Al año siguiente, logré lo que llamo aceptación condicional. Me llevó siete años llegar a esta etapa. Encontré un buen equilibrio de actividad, descanso, ejercicio. Aprendí técnicas para evitar el estrés y reducir el estrés. Evalué mi vida en todas las áreas y elegí el ejercicio, las actividades, las relaciones y las técnicas de reducción del estrés que apoyaban mi sentimiento lo mejor posible.


Basado en mi experiencia de tener reducción de síntomas, en lugar de borrar los síntomas, decidí centrarme en una estrategia de afrontamiento. Paré los tratamientos que no borraban mis síntomas, que incluían acupuntura, medicamentos, quiropráctica. Este fue un cambio importante en mi enfoque para vivir con FMS. Renuncié a la cura milagrosa y decidí centrarme en controlar los síntomas y vivir la mejor vida posible con una enfermedad crónica.


Replanteando mis pensamientos

Se hizo muy claro que una actitud positiva era crucial para lograr la aceptación y la paz con mi enfermedad y mi vida. Finalmente aprendí que mi percepción y mi enfermedad crónica pueden afectar en gran medida mi calidad de vida. Una forma fue reformulando mis pensamientos.

Reenmarcar es un término utilizado en psicología para significar aprender a mirar algo desde una nueva perspectiva. Tomar una situación y mirarla de una manera diferente puede ayudarlo a aceptar y aceptar esa situación y darle un giro positivo.


Me enseñé esta habilidad. Por ejemplo, tomé la idea “Estoy muy cansado hoy. No creo que vuelva a sentirme enérgico “y lo reformulé como” Estoy cansado hoy. Pero por mi experiencia pasada con la fatiga, sé que me sentiré bien nuevamente, después de darle a mi cuerpo el descanso que necesita “.

El pensamiento,” Mi dolor es horrible y nunca va a mejorar “se convirtió en” Sí, el dolor es fuerte hoy, pero la última vez que fue tan malo, mejoró “.


Inspiración de otros

Obtuve mucha inspiración de mi cuñada, quien murió de cáncer a los 50 años.
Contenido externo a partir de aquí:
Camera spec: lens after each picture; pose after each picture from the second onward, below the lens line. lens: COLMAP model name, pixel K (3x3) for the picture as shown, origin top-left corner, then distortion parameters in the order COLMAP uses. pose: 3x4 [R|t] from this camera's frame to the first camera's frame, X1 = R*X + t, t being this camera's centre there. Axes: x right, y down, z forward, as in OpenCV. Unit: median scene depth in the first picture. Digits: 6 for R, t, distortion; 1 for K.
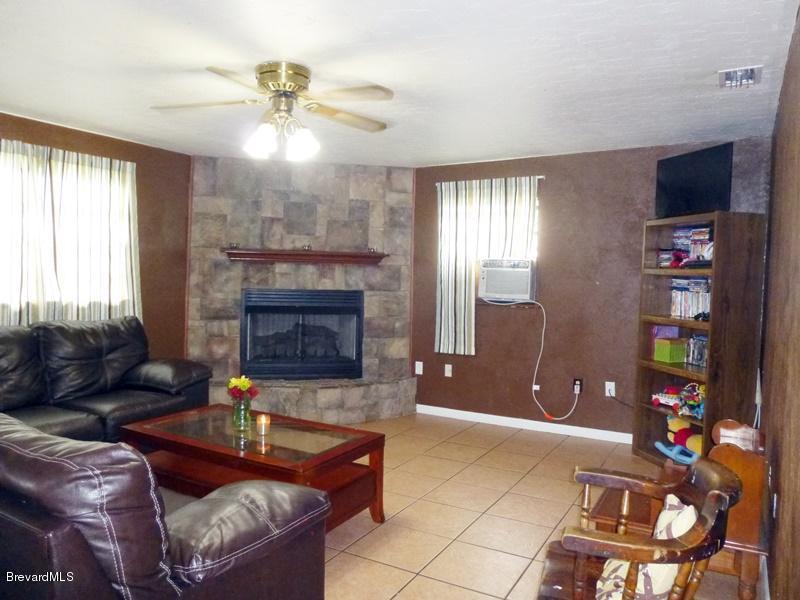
lens RADIAL K [[618.4, 0, 400.0], [0, 618.4, 300.0], [0, 0, 1]] dist [-0.030418, 0.003785]
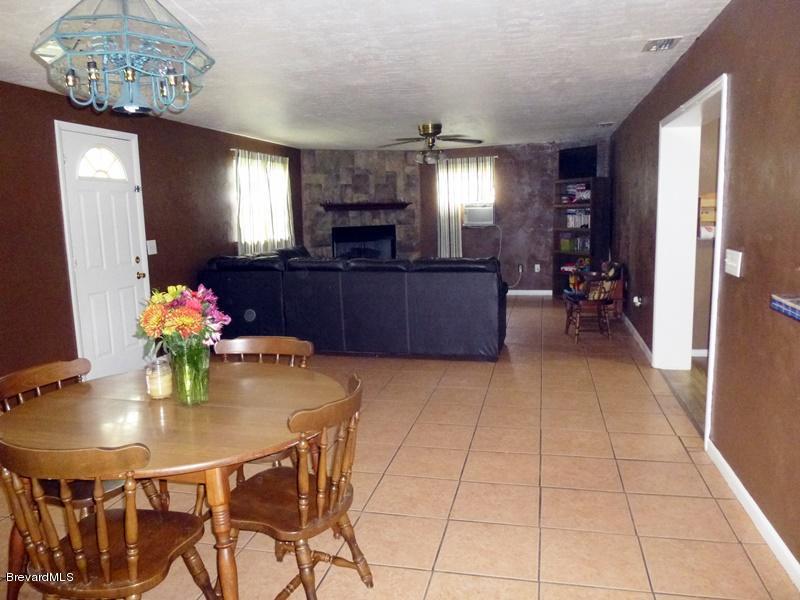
lens RADIAL K [[618.4, 0, 400.0], [0, 618.4, 300.0], [0, 0, 1]] dist [-0.030418, 0.003785]
pose [[0.961790, -0.088717, 0.259015, -0.528297], [0.062295, 0.992142, 0.108505, 0.006261], [-0.266606, -0.088223, 0.959759, -0.682234]]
Vivió con nosotros los últimos cinco meses y medio de su vida. Ella no pasó su tiempo deseando diferentes circunstancias. Lo pasó haciendo las paces con su situación. Ella se acercó a muchas personas que habían sido parte de su vida.
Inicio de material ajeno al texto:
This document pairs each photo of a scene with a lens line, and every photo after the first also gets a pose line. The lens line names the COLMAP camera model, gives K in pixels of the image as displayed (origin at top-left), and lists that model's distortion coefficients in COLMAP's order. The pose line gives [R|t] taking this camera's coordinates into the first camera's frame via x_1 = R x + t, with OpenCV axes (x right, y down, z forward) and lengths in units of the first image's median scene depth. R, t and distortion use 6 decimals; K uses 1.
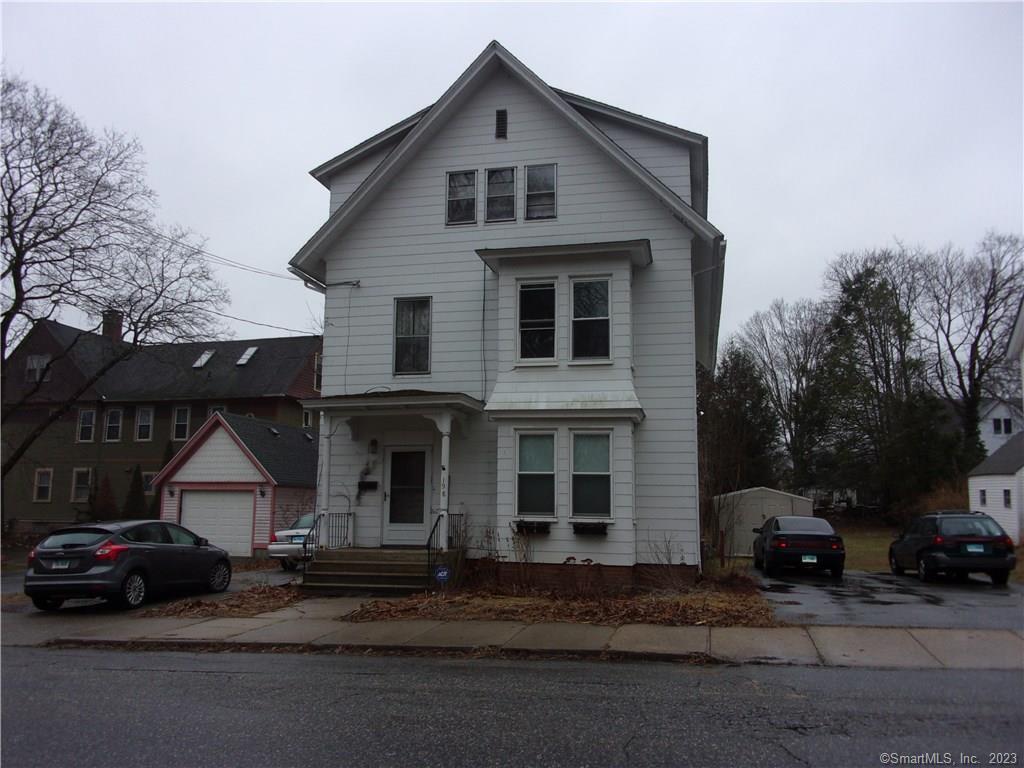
lens RADIAL K [[859.3, 0, 518.7], [0, 859.3, 377.3], [0, 0, 1]] dist [0.015113, -0.051684]
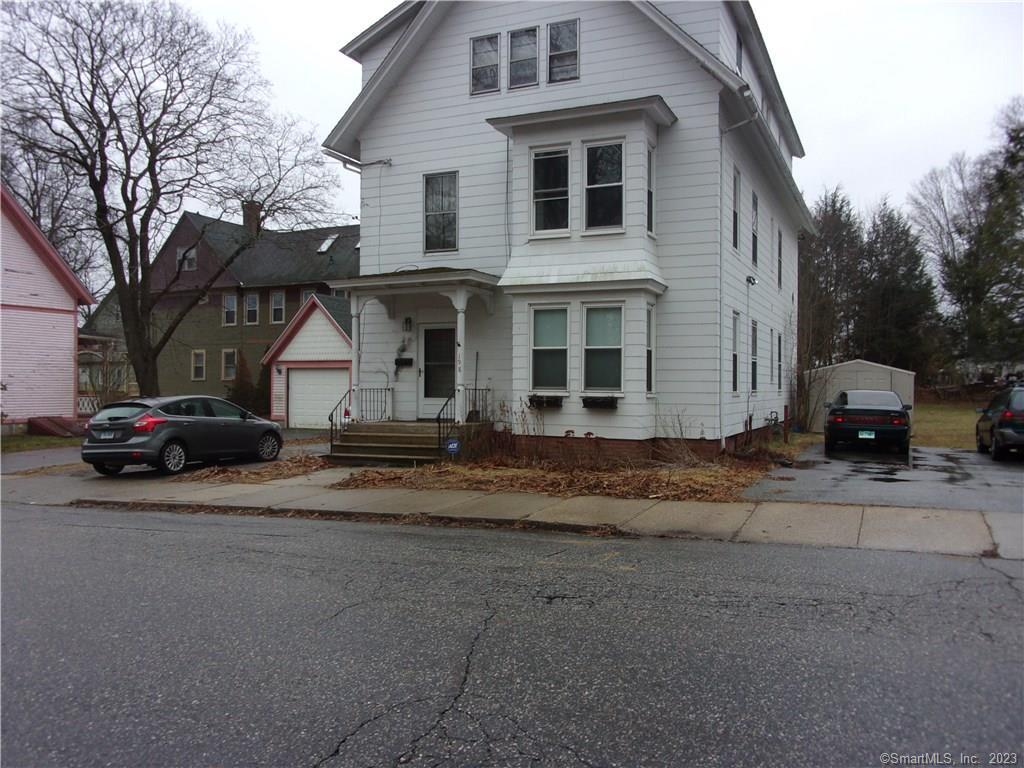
lens RADIAL K [[859.3, 0, 516.0], [0, 859.3, 376.8], [0, 0, 1]] dist [0.015113, -0.051684]
pose [[0.979858, -0.007286, -0.199561, 0.162105], [0.035450, 0.989808, 0.137923, 0.006061], [0.196522, -0.142219, 0.970130, 0.023344]]
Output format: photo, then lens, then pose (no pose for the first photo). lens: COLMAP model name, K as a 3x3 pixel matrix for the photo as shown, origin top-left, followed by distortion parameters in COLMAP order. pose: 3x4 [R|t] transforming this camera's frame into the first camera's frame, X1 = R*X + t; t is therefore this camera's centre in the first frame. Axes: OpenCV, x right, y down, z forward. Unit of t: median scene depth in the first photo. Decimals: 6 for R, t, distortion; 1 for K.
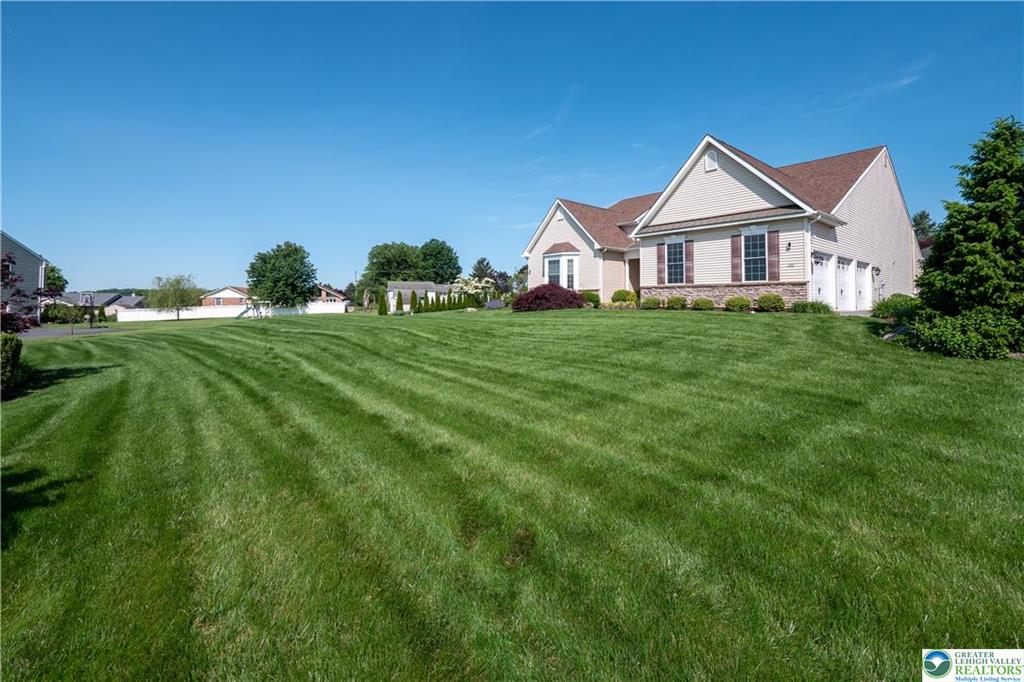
lens RADIAL K [[442.7, 0, 512.9], [0, 442.7, 296.9], [0, 0, 1]] dist [-0.000285, -0.000003]
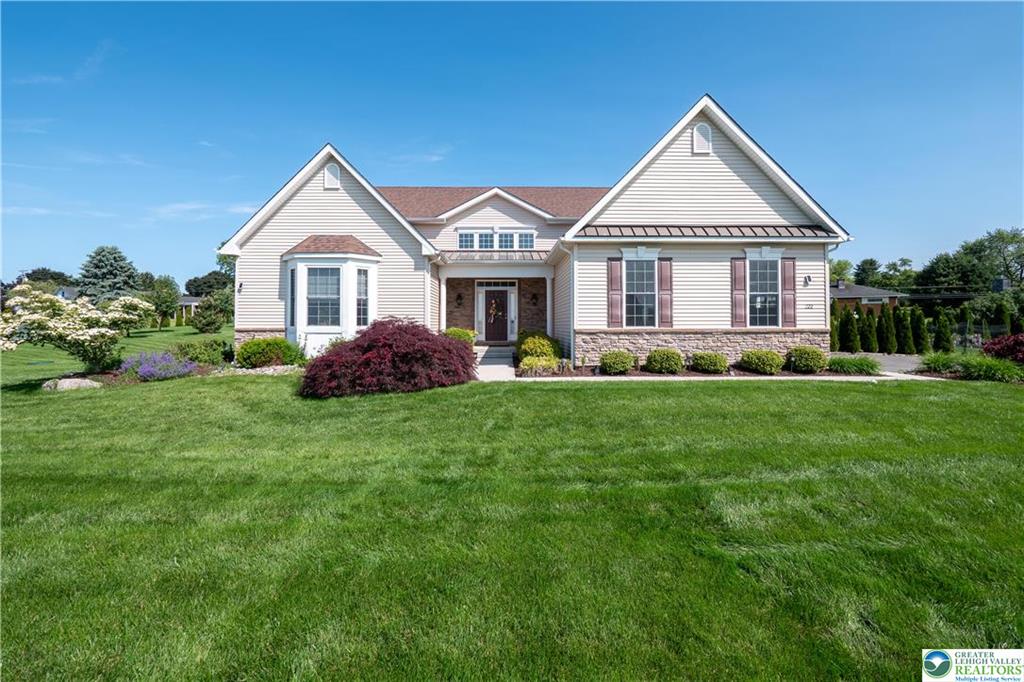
lens RADIAL K [[436.8, 0, 508.6], [0, 436.8, 318.7], [0, 0, 1]] dist [0.000450, 0.000015]
pose [[0.636570, 0.006233, 0.771194, -0.209615], [-0.006443, 0.999975, -0.002764, -0.037770], [-0.771192, -0.003209, 0.636594, 0.756898]]
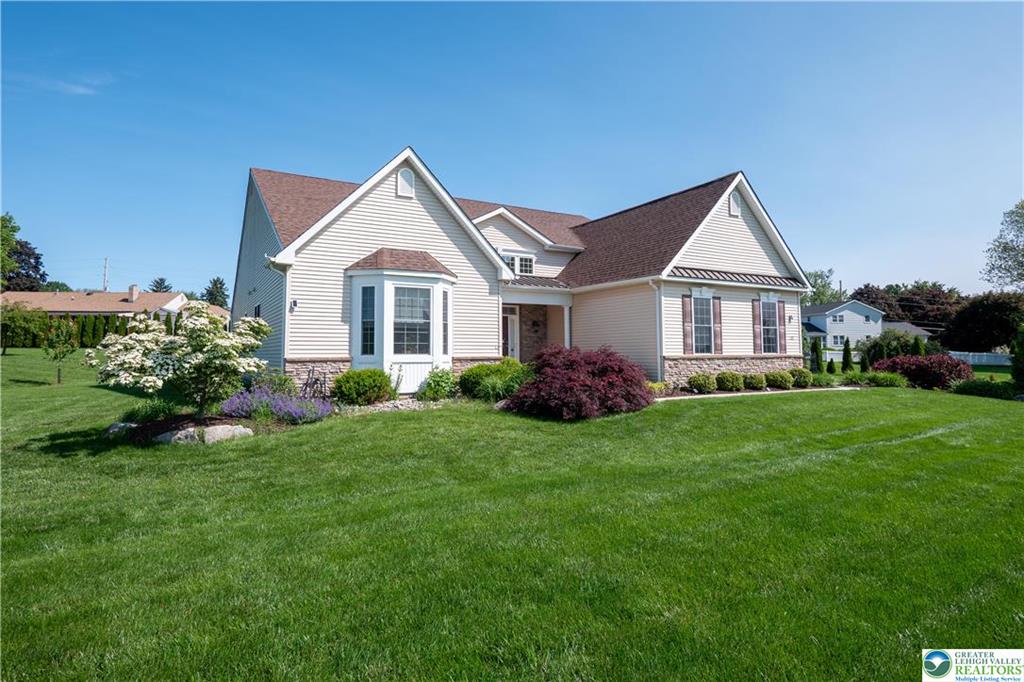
lens RADIAL K [[566.6, 0, 513.1], [0, 566.6, 313.8], [0, 0, 1]] dist [0.017117, -0.000006]
pose [[0.174026, 0.065282, 0.982575, -0.602045], [-0.005999, 0.997852, -0.065235, -0.032212], [-0.984723, 0.005458, 0.174044, 1.142289]]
A cambio, experimentó un notable derramamiento de amor. Un maravilloso ejemplo de alguien que encontró paz mental, encarnó la idea de Bernie Siegel sobre el amor y la curación: “La enfermedad y la muerte no son signos de fracaso; lo que es un fracaso no es vivir. Nuestro objetivo es aprender a vivir, con alegría y amor ”.


La autocompasión es una experiencia común con enfermedades crónicas. Tomé como modelo cómo responder a las ideas del actor / director Christopher Reeve, que quedó paralizado de los hombros en un accidente de equitación en 1995. Escribió que aprendió a reemplazar diciendo: “¿Qué vida tengo? “Con” ¿Qué vida puedo construir? “. Yo también me di cuenta de que podía construir una vida que fuera feliz y satisfactoria si me lo proponía.